Devrimci İşçi Partisi Girişimi 1 Mayıs'ta alanlardaydı! (DİP Girişimi - 03-05-2008)
İstanbul
İstanbul’da 1 Mayıs kutlamalarına Taksim’in işçilere, emekçilere kapatılmasından dolayı devlet terörü damgasını vurdu. Öncesinde yapılan bir dizi toplantının ardından son noktada başta planlanan üç konfederasyonun üç ayrı koldan Taksim’e giriş planı iptal edilerek tek buluşma yeri DİSK Genel Merkezi olarak belirlenince yüzlerce insan geceyi genel merkez binasında sabahlayarak geçirdi.
{mosimage} Polisin gün boyu hiçbir biçimde kitleyi toplatmayacağı ilk müdahalenin daha gün yeni ağardığı sırada, saat 6 sularında gerçekleşmesi ile ortaya çıktı. DİSK binasının önünde bekleyen kalabalığa polis tazyikli su ve gaz ile müdahale etti. Esas toplanma saati olan 10:00’a kadar bina önünde sonrasında tekrar tekrar toplanarak bekleyişe geçen kitleye polis her fırsatta defalarca müdahale ederek binanın içine dahi gaz atıp, tazyikli su sıktı. Bu sırada DİSK binasının çevresini de tam anlamıyla abluka altına alarak Şişli, Mecidiyeköy yönünden yürüyüşe geçmeye çalışan gruplara da sert bir şekilde panzerler ve çevik kuvvet polisleri ile müdahale edildi. Yapılan tüm pazarlıkların sonuçsuz kalması neticesinde DISK Genel Merkezi binasının çıkışında bir basın açıklaması yapan DİSK başkanı Süleyman Çelebi ile KESK başkanı İsmail Hakkı Tombul polisin orantısız güç kullandığını söyleyerek devlet terörünü kınadı, Taksim’in işçilere kapatılmasını protesto ederek eylemin sona erdiğini açıkladı.

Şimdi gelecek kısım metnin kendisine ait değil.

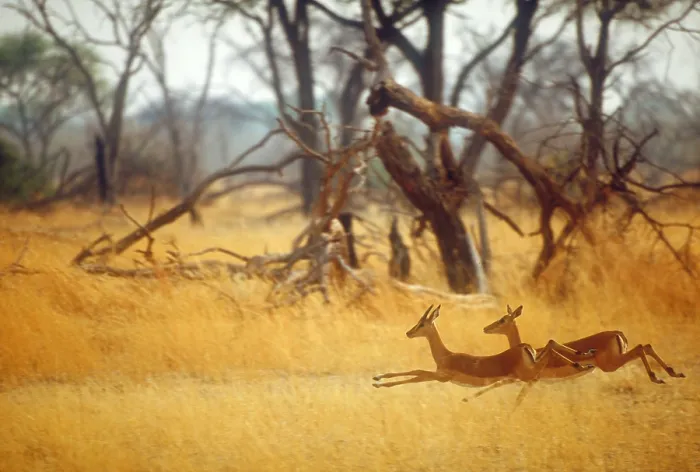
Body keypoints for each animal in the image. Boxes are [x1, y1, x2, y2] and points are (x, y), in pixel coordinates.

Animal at [372, 305, 596, 404]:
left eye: (422, 324)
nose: (408, 333)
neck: (446, 355)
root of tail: (523, 347)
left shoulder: (441, 376)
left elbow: (416, 372)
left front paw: (378, 381)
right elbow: (415, 372)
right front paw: (377, 378)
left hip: (527, 374)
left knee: (549, 350)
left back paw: (583, 363)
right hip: (530, 370)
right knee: (550, 344)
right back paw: (585, 359)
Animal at [472, 304, 686, 399]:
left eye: (502, 320)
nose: (485, 328)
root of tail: (618, 333)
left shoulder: (529, 379)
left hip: (611, 364)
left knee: (642, 348)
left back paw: (659, 377)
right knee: (645, 346)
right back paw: (673, 374)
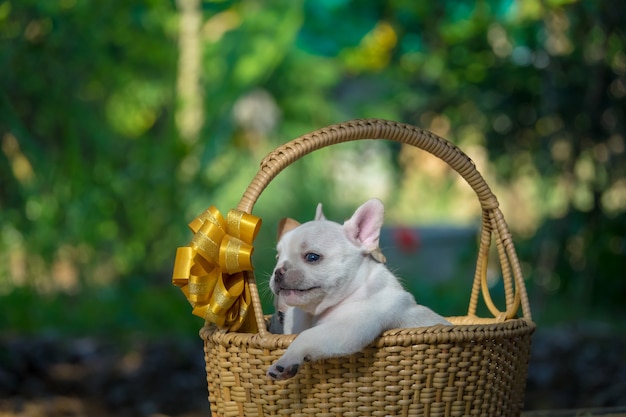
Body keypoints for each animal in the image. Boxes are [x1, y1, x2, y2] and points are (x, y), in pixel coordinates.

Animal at [266, 199, 446, 380]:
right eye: (277, 257)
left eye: (312, 257)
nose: (278, 271)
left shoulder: (350, 327)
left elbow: (306, 336)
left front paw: (286, 360)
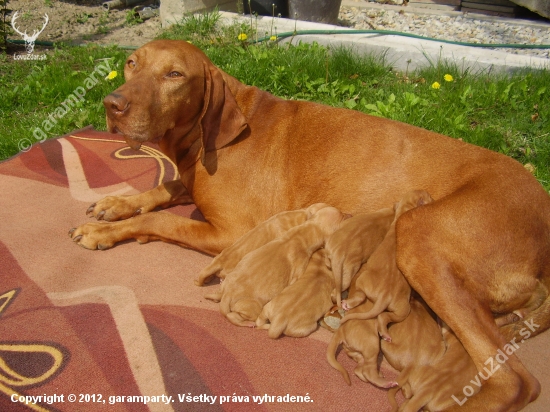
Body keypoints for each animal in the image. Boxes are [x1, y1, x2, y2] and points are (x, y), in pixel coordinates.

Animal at [205, 208, 348, 326]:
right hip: (252, 308)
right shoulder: (299, 269)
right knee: (234, 317)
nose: (350, 214)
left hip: (225, 285)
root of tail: (227, 295)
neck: (303, 233)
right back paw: (249, 324)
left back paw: (211, 297)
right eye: (343, 216)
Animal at [340, 190, 436, 342]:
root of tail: (384, 297)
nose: (434, 198)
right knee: (379, 312)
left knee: (378, 312)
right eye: (429, 196)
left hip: (395, 304)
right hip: (401, 306)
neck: (404, 210)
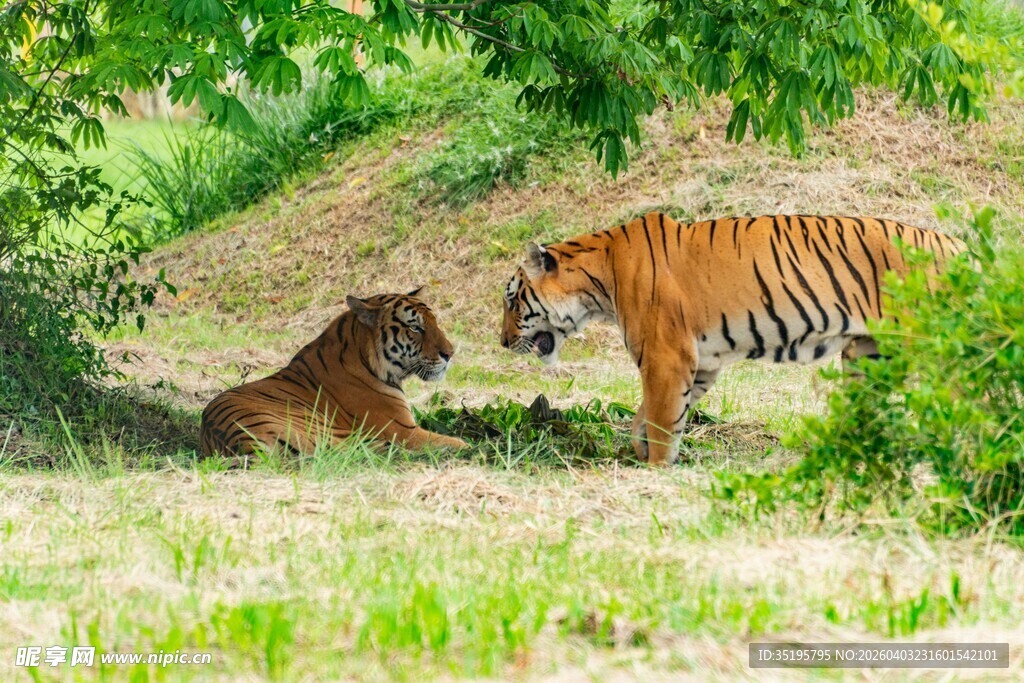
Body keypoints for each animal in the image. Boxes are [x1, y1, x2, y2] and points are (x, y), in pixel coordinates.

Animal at [200, 289, 468, 457]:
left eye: (434, 322)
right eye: (415, 328)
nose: (450, 353)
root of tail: (242, 443)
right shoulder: (404, 431)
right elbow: (452, 440)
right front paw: (465, 444)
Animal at [500, 212, 965, 466]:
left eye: (511, 300)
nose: (503, 342)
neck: (600, 278)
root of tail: (958, 244)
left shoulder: (666, 355)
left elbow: (662, 417)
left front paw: (655, 469)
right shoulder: (700, 361)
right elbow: (654, 415)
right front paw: (640, 450)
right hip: (869, 354)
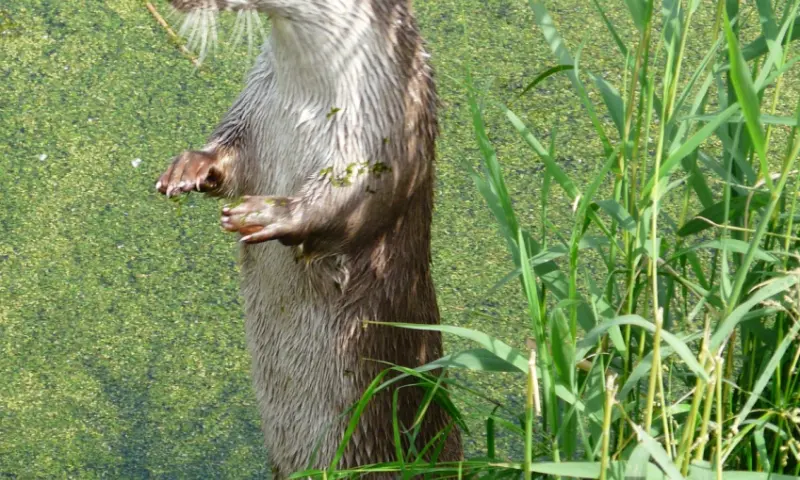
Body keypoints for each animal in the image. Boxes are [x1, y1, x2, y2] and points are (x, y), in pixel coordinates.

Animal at [154, 0, 462, 477]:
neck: (306, 101)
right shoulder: (252, 108)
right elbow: (228, 157)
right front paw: (189, 166)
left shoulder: (381, 142)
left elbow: (343, 209)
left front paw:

Bu sırada çevrede de başka öbekler toplanma çabalarını sürdürüyorlardı. DİSK’in önündeki eylemin bitirilmesinin ardından konfederasyon başkanları AGOS önünde toplanan kitlenin yanına giderek orada da bir basın açıklaması yaptılar. Gün Taksim’e çıkan ara sokaklarda, mahallelerde çatışmalar ve polisin saldırısı devam etti. Polisin müdahaleleri sırasında çok sayıda insan gözaltına alınırken, yüzlerce insan da hiçbir kayıt tutulmadan hukuksuzca gözaltına alınarak minibüslerde saatlerce tutulup, polisin şiddetine maruz kaldı.

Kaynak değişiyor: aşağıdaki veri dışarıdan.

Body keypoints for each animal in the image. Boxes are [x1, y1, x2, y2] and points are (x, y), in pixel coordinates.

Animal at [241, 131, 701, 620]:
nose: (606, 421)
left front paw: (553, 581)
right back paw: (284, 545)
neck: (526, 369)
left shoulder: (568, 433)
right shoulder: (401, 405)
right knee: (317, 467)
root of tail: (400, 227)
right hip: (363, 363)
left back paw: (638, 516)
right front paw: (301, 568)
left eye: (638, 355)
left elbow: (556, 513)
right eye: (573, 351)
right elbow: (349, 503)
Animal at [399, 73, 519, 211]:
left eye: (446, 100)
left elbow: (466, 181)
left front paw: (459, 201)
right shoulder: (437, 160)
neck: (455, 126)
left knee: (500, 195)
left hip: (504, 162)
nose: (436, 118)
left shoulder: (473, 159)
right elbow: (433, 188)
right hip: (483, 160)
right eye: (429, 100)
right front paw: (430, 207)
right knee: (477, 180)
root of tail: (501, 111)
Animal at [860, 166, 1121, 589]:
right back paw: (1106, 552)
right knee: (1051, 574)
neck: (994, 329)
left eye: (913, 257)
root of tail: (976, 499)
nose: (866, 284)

Devrimci İşçi Partisi Girişimi de bu 1 Mayıs’ta, DİSK binasında, Şişli sokaklarında, AGOS önünde Taksim’i emekçilere kapatan polis barikatları karşısında işçilerle omuz omuza mücadele etmiş, en ön saflarda yerini almıştır.
>>İstanbul'da DİP-G militanına polis saldırısı
İzmir
{mosimage} İzmir'de 1 Mayıs işçi ve emekçilerin uluslararası dayanışma ve mücadele günü on binlerce emekçinin meydanlara çıkması ile kutlandı. Gündoğdu meydanındaki mitinge üç ayrı koldan girildi. Devrimci Işçi Partisi Izmir Girişimi Sümerbank önünde toplanıp KESK'in ardından alana girdi. Mitingde özellikle Taksim’de polisin işçilere saldırması sloganlarla sürekli olarak protesto edildi. Geçen sene olduğu gibi bu sene de DISK 1 Mayıs kutlamalarına alanda katılmadı. Ancak Genel-Iş üyesi bazı işçiler sendikanın engellemesine rağmen alandaydı. Bu yılki 1 Mayıs’a DTP'nin milletvekilleri ile ve kalabalık bir biçimde katılması işçi ve emekçilerin mücadelesine Kürt halkının desteği açısından oldukça önemli bir gelişmeydi. DIP İzmir Girişimi olarak bizler 1 Mayıs mitingi öncesinde saatlerinde toplanma yerinde açtığımız parti standı ile Konak Meydanı’nda bulunan işçi ve emekçilerin bayramını kutlayarak 1 Mayıs’a başladık. Oldukça ilgi çeken ve işçi emekçiler tarafından sahiplenilen standın ardından saat 14:00’te KESK ile birlikte yürüyüşe başladık. Oldukça coşkulu olan DİP İzmir Girişimi kortejinden "yaşasın sosyalist dünya devrimi","yaşasın VI. Enternasyonal" sloganları atıldı.
Adana
{mosimage} Adana’da 1 Mayıs kutlaması her yıl olduğu gibi bu yıl da Mimar Sinan Açık Hava Tiyatrosu önünden yürüyüşle başladı. Saat 16.00’da başlayan yürüyüşte bu yıl güzergâh yolunun her iki tarafı da kapatıldı. Bir kortejin en önünde DISK, diğerinde Türk – Iş pankartı vardı. Yürüyüş sırasında polis yaklaşık 200 kişilik DTP kortejine tacizde bulunsa da, DTP’liler provokasyona gelmediler.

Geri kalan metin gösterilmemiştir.